What are you hearing from fans already who have gotten to try out the new Halo 3 maps from the Halo Insider flights?

Max: Players are excited to see new maps in Halo 3 and gave us great feedback when testing these out. Players enjoyed the visuals, combat flow, and the overall size and layout. Between the flighting feedback and our own playtests, we went through several revisions to iron out weapon placement, player spawns, and areas of the map that are not meant to be accessible during gameplay. We also can’t wait to see what the community does with these maps in Forge.

Would you consider bringing additional new DLC maps to Halo 3, or any of the other games in MCC, down the road?

Max: We have plans to bring more maps into MCC in future seasons. We are investigating what is possible for each game and what additional maps we can bring in.

The Custom Games Browser is an exciting new feature coming to MCC. Can you talk about the work that went into developing this and how you believe it will further enhance MCC and give players more choices?

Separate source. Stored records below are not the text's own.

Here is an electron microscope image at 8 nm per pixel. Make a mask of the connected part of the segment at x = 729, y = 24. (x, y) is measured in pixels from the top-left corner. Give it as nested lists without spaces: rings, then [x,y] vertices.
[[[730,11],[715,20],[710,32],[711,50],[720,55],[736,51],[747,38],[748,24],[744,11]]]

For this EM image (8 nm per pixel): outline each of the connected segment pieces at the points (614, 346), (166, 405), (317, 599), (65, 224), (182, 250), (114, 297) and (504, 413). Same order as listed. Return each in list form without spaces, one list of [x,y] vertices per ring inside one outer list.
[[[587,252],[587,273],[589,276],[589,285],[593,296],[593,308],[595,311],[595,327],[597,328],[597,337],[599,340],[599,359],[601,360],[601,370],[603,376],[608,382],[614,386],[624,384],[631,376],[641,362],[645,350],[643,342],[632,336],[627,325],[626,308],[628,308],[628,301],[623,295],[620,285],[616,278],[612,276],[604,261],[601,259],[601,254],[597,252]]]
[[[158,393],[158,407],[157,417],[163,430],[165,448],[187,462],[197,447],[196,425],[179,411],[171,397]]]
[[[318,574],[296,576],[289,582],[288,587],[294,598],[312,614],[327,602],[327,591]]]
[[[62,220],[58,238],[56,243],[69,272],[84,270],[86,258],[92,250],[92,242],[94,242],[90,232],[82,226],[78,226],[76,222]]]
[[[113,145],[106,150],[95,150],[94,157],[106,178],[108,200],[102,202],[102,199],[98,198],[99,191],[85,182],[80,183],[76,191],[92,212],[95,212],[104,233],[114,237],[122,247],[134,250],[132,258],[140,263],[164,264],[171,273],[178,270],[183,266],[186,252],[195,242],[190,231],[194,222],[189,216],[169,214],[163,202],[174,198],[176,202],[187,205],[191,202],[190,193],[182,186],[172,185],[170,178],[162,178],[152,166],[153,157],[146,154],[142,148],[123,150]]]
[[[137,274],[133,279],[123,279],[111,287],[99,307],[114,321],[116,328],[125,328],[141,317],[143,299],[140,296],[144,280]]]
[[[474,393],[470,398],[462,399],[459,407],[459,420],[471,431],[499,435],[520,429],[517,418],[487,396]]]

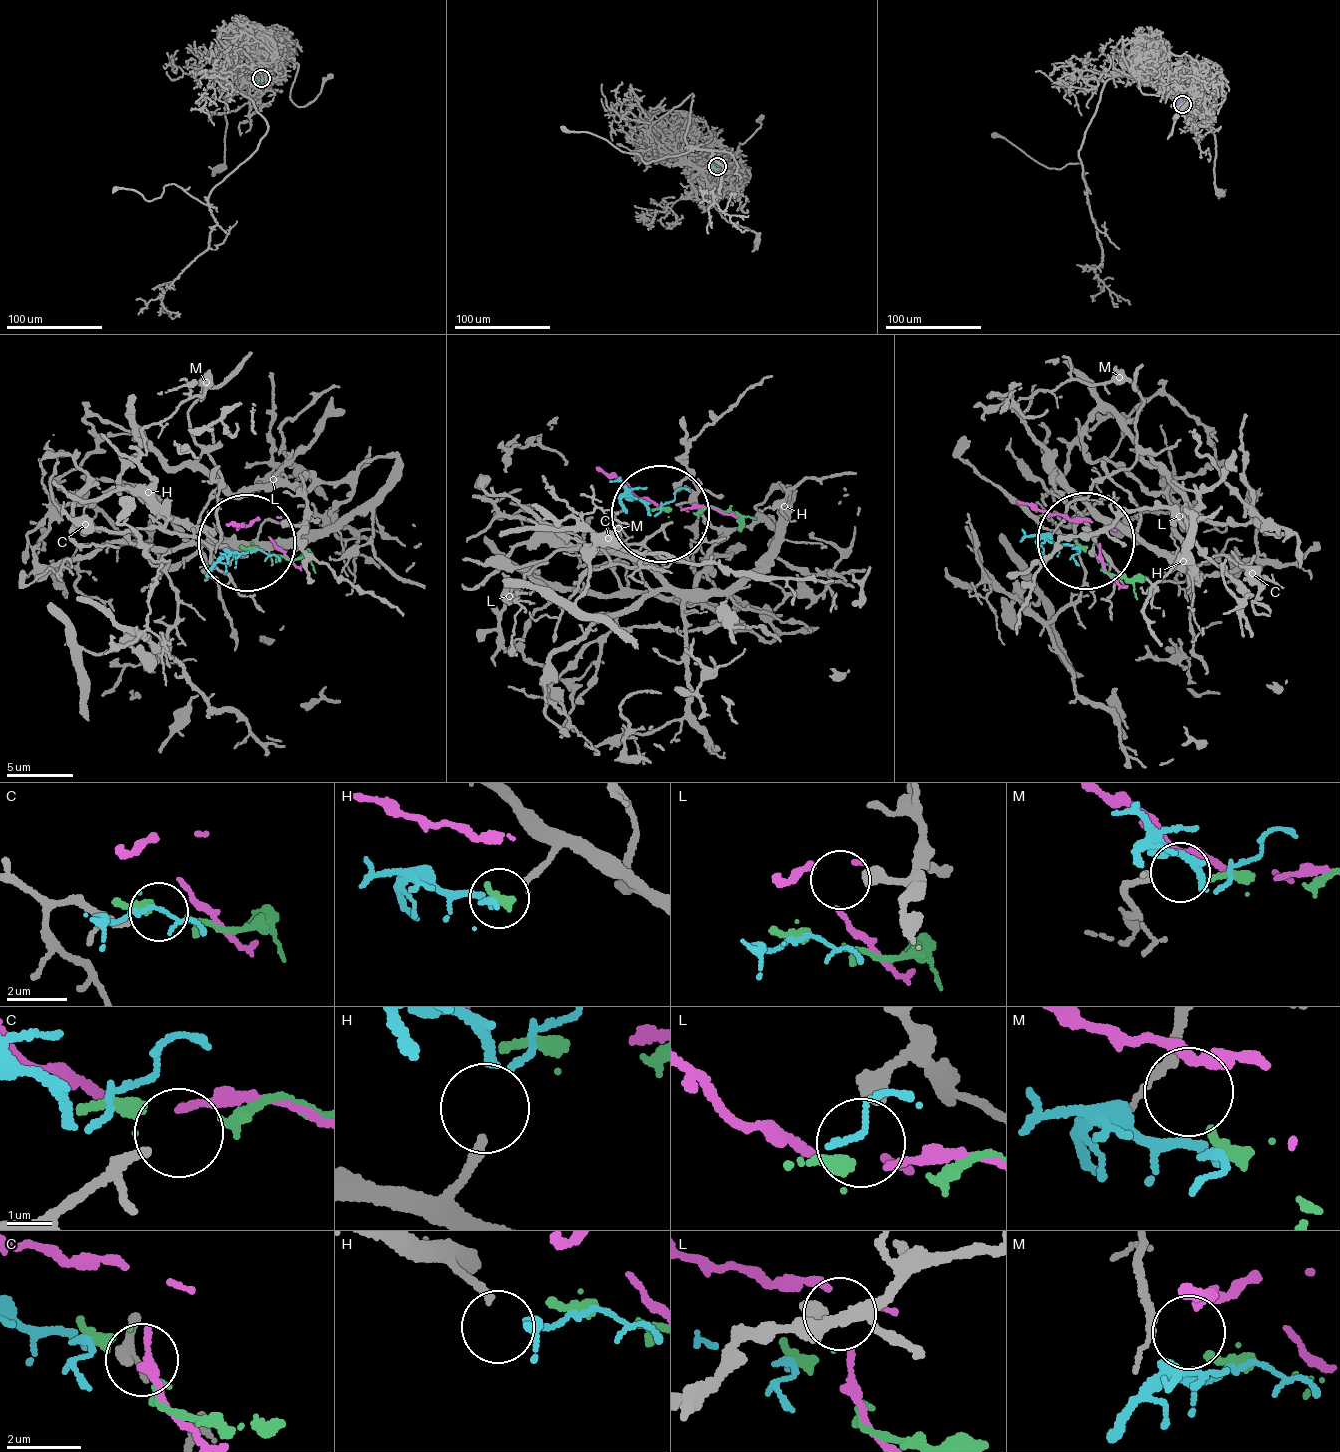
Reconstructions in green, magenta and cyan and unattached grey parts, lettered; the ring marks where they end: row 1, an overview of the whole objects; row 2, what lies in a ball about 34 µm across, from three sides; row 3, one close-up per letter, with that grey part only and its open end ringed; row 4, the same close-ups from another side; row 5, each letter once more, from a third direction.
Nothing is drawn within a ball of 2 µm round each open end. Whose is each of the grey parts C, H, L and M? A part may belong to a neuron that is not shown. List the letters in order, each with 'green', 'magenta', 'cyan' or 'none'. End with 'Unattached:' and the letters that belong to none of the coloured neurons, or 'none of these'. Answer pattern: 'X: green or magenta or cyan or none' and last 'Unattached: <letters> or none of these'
C: none
H: cyan
L: magenta
M: green
Unattached: C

Max: The Custom Games Browser is a massive feature that we feel bridges an important gap between custom games and matchmade games. For matchmaking, it is important to curate a selection of maps and modes that appeal to a large enough audience who can easily find games to join. For ranked in particular, we also need to be mindful of the types of modes and maps that competitive players enjoy and that we can match players into appropriately difficult matches.

Custom Game Browser allows creators to experiment with a variety of their own custom maps and modes that they may want to get feedback on as well as providing a place they can discover potential up and coming maps and modes from other creators. Custom Game Browser is also a place where game modes and maps that have passionate but smaller fan bases can ideally be available for players on a much more frequent basis. Another focus for us with the Custom Games Browser is making the experience of playing from one match to another as seamless as possible. The goal is that players can stay in game for as many matches as they would like without having to drop back into a game lobby, UI screen, or matchmaking search.

MCC is in great shape today across Xbox and PC, but you aren’t finished adding new features and content. What more can players look forward to in the future?

Max: We will continue posting updates on upcoming content and features to Halo Waypoint as well as the Halo social channels. We have a lot of things in various stages of planning or development and can’t wait to share more information in the future.

As a franchise with a surface area like Halo’s, I imagine your comms teams are inundated with feedback and requests from fans about new content/features/support for MCC. How do you go about responding to this feedback and prioritizing new updates?

“Game development is full of ups and downs, and we think sharing that journey is important. Thanks to all the fans for supporting our games.”

Max: From a design standpoint, our goal is to deliver exciting updates that rotate through features and games that appeal to the different players in Halo: MCC on both PC and console. Many of us are active in player community discussions and we keep an active list of requested features and discuss what is possible and when an ideal time would be to roll features or content out. We also have a lot of internal discussions about what excites the team and how we can bundle up internal goals with player requested features and our seasonal releases.

Something that has struck me about MCC and 343 in general is how open, honest, and transparent the team is with whatever news it has to share, good or bad. Can you speak about this commitment to transparency and honesty and why it’s so important to you?

Max: We are passionate about making great games and we love Halo and the people who play it. We play a lot of other games ourselves and look forward to understanding the what and why of what makes other development teams tick. Game development is full of ups and downs, and we think sharing that journey is important. Thanks to all the fans for supporting our games.